Evasion fiscale: des diamantaires anversois dans le viseur

"Des diamantaires anversois seront parmi les premiers inquiétés dans le cadre des fuites des sociétés offshore", a expliqué, jeudi matin, Alain Lallemand, journaliste du Soir, lors d'une interview vidéo diffusée sur le site internet du quotidien.
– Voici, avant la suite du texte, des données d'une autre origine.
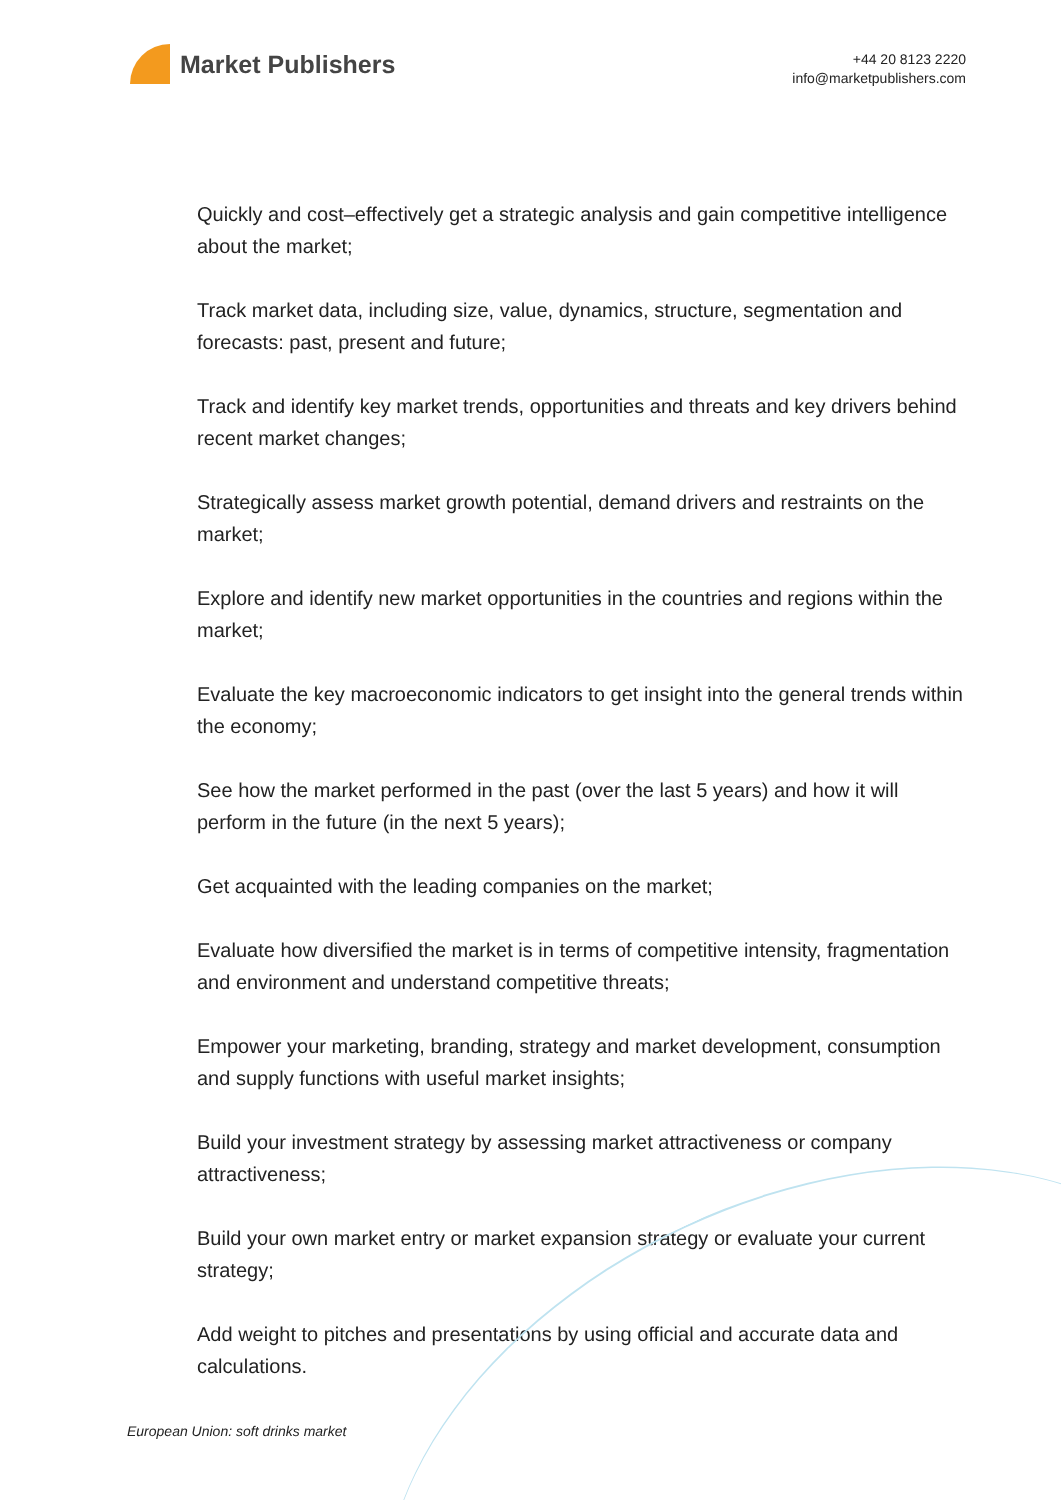Market Publishers
+44 20 8123 2220
info@marketpublishers.com
Quickly and cost–effectively get a strategic analysis and gain competitive intelligence about the market;
Track market data, including size, value, dynamics, structure, segmentation and forecasts: past, present and future;
Track and identify key market trends, opportunities and threats and key drivers behind recent market changes;
Strategically assess market growth potential, demand drivers and restraints on the market;
Explore and identify new market opportunities in the countries and regions within the market;
Evaluate the key macroeconomic indicators to get insight into the general trends within the economy;
See how the market performed in the past (over the last 5 years) and how it will perform in the future (in the next 5 years);
Get acquainted with the leading companies on the market;
Evaluate how diversified the market is in terms of competitive intensity, fragmentation and environment and understand competitive threats;
Empower your marketing, branding, strategy and market development, consumption and supply functions with useful market insights;
Build your investment strategy by assessing market attractiveness or company attractiveness;
Build your own market entry or market expansion strategy or evaluate your current strategy;
Add weight to pitches and presentations by using official and accurate data and calculations.
European Union: soft drinks market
Il souligne également avoir déjà récolté le témoignage de certains fraudeurs belges.

Les données concernant les sociétés offshore ont été transmises via un disque dur déposé dans la boîte aux lettres d'un journaliste. "Ce dernier fait partie d'un consortium de journalistes internationaux qui réalise des enquêtes collectives", précise Alain Lallemand.

Le journaliste du Soir souligne qu'il a spécifiquement enquêté sur les fuites belges et qu'il a récolté des témoignages de certains Belges avouant la fraude.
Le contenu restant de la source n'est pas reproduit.